Letters To S&C by Technical Analysis, Inc.
COMMITMENTS OF TRADERS
Further to Giorgos Siligardos’ November 2014 article on when the “smart money” fails, I would argue that fail or not, the Commitments Of Traders (COT) report is “much ado about nothing.” After reading Larry Williams’ Secrets Of The COT Report last year, I did hundreds of hours of backtesting, studying, and simulated trading and I come away with a big thumbs down on using COT data.
As some of you know, the so-called smart money (that is, commercial speculators) generally buy when markets sell, and vice versa.

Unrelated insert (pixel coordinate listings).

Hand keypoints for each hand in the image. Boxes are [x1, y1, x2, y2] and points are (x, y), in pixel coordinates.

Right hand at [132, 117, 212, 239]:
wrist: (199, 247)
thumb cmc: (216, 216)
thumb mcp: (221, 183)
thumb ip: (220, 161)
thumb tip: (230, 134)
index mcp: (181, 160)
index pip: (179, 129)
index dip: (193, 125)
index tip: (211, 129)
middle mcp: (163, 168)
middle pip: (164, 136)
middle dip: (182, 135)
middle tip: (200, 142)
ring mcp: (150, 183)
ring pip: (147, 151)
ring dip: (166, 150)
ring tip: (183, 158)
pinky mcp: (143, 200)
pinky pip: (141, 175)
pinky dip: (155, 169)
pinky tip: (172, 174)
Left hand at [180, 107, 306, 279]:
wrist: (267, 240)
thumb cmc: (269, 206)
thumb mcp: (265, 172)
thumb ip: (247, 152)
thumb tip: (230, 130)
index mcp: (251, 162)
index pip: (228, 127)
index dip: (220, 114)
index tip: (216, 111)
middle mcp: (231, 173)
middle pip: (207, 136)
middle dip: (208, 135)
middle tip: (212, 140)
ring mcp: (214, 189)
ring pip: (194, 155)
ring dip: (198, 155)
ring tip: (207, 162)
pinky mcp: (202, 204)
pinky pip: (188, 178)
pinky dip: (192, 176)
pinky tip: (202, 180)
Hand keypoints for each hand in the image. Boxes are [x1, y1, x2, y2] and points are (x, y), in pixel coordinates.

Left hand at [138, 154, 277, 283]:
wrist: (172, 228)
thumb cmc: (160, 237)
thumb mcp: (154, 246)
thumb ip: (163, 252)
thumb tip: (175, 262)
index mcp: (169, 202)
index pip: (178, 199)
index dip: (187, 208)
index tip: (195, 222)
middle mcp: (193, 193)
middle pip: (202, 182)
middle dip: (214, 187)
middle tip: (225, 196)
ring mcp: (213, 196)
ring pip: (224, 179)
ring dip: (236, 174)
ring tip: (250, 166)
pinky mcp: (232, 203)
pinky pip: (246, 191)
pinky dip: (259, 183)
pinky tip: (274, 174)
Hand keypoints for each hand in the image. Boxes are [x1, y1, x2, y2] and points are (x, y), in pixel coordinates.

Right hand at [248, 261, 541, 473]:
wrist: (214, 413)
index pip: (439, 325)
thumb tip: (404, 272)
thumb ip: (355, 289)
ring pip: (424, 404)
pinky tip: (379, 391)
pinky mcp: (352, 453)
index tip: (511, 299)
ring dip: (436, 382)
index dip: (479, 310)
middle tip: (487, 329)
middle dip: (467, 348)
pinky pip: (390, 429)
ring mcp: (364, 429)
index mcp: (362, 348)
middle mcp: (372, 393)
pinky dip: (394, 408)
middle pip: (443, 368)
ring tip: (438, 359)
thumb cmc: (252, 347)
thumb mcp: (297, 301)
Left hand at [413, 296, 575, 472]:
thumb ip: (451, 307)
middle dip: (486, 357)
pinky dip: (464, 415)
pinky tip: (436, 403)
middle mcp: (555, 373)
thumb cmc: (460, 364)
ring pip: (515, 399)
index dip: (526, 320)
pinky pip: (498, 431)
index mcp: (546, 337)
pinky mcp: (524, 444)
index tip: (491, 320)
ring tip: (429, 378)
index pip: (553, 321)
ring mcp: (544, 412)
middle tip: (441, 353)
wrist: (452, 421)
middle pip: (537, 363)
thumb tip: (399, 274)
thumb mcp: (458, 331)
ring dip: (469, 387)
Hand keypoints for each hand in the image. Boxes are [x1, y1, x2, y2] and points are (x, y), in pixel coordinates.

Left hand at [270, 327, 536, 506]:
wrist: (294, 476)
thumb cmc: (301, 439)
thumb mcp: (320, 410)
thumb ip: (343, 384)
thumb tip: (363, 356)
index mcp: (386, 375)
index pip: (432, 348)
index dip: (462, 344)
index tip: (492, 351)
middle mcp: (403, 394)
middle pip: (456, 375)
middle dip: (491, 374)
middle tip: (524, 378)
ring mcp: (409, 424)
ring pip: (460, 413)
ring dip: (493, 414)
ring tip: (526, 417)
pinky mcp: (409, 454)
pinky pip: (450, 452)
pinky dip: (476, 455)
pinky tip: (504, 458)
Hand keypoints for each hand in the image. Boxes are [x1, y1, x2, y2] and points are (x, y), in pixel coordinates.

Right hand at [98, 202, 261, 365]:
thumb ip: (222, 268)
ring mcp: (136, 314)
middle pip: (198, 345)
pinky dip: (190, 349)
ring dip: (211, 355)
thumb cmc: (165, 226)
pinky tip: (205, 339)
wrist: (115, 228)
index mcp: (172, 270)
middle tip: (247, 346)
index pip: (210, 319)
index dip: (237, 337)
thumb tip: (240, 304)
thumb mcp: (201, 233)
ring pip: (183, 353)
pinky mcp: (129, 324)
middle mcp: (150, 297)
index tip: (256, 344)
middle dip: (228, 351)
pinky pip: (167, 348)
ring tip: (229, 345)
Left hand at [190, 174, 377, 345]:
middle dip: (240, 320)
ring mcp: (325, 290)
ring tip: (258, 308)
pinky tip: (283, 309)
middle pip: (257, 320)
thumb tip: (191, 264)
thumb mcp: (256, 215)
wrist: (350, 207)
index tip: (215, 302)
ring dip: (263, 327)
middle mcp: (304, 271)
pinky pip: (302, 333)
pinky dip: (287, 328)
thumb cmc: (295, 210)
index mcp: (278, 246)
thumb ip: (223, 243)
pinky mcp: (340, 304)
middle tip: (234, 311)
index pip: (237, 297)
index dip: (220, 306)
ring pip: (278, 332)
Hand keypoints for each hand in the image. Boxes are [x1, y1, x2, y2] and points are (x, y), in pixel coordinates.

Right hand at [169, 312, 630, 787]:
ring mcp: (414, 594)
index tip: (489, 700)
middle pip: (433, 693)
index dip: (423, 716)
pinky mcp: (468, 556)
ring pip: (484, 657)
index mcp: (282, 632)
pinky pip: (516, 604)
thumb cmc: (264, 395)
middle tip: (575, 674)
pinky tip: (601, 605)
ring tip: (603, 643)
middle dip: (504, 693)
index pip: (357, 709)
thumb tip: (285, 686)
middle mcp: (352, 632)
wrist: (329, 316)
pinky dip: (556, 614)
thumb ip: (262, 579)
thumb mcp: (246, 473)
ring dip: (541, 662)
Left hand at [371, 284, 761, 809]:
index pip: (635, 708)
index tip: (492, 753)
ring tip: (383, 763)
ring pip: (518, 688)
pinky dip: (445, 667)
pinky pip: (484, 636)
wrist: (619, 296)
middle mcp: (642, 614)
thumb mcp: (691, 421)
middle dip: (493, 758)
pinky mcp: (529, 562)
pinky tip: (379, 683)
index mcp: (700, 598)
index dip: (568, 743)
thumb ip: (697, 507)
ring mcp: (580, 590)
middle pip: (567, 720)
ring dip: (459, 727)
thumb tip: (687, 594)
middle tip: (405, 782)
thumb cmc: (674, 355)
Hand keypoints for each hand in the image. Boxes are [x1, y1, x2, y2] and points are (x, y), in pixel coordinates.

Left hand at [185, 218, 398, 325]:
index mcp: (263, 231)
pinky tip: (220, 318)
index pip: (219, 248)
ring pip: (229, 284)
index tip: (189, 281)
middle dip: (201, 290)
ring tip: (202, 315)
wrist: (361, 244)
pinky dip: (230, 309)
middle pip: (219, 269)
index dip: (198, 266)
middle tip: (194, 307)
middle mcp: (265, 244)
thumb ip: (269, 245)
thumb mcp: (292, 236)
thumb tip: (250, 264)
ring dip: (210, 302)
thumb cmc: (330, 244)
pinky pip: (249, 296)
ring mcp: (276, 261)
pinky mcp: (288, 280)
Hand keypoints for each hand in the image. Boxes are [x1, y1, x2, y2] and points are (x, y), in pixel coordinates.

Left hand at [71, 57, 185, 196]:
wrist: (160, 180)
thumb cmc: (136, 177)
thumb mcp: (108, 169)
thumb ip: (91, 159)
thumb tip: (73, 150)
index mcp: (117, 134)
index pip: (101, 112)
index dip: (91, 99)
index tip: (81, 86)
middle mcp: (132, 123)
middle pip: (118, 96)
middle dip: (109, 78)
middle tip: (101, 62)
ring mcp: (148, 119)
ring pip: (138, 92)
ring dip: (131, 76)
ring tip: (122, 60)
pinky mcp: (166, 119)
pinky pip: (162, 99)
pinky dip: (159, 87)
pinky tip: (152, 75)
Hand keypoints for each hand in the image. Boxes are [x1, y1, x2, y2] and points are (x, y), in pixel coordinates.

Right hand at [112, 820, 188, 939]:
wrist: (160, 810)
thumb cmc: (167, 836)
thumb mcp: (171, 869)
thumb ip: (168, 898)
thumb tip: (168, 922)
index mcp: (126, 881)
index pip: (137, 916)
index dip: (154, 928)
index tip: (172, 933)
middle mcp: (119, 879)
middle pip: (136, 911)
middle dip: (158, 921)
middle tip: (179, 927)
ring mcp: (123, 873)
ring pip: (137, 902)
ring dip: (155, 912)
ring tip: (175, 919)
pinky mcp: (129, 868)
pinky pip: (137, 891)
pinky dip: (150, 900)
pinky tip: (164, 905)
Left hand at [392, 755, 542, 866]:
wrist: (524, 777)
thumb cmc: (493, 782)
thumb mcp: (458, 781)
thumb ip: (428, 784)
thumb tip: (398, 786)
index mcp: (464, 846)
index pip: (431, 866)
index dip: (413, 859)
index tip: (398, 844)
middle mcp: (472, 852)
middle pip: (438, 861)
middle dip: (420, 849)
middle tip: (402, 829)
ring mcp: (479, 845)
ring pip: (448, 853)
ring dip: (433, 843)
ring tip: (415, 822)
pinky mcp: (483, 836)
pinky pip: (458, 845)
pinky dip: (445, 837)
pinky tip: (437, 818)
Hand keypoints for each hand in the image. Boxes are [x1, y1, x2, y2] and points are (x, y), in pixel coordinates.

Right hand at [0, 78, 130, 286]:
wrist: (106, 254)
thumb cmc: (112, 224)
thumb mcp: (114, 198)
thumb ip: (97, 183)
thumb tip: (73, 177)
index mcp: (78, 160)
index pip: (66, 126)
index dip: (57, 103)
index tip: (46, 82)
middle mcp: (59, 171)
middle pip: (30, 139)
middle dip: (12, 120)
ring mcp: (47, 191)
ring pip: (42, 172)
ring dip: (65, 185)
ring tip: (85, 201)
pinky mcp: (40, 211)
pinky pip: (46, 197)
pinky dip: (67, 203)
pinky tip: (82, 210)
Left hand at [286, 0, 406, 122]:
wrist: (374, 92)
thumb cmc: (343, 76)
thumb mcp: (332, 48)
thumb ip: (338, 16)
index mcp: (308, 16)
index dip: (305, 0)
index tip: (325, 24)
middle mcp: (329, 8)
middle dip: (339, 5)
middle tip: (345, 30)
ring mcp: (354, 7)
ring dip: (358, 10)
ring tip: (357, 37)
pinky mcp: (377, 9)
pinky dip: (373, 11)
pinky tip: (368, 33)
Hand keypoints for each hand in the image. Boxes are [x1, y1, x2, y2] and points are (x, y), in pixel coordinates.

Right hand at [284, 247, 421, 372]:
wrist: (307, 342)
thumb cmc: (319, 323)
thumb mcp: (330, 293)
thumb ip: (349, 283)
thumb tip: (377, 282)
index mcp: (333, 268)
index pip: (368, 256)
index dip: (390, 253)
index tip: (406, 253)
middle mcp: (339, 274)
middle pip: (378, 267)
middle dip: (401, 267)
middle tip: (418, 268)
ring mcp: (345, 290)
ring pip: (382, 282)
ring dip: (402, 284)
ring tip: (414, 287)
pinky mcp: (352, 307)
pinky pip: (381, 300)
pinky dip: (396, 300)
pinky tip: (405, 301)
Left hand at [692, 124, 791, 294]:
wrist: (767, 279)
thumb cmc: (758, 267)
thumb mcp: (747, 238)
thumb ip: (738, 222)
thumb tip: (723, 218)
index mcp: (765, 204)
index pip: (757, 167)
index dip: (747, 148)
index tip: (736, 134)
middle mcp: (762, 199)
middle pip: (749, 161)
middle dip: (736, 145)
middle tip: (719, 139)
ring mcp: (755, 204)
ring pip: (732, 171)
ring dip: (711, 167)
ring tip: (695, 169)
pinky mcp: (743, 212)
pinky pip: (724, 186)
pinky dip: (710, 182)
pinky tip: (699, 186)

In effect, they’re not really trading but hedging. (Technically, this reminds me of inversely related markets like the US dollar and gold, or the Dow Jones Industrial Average (DJIA) and the volatility index (VIX) — neither of which provide a truly predictive view into the others’ future activity). In any case, the only hope of making money using the COT report might be to enter an opposite position to the commercials. For example, when a selling campaign is ending, one might consider buying, and so on. In fact, this is the only way you can trade using COT data unless you, too, are hedging and have the enormous financial clout to short long markets, and be long short markets. But even so, the COT report doesn’t provide an effective early warning system as to when large interests are going to move. So I ask: For the average speculator, what’s the intrinsic value in following it?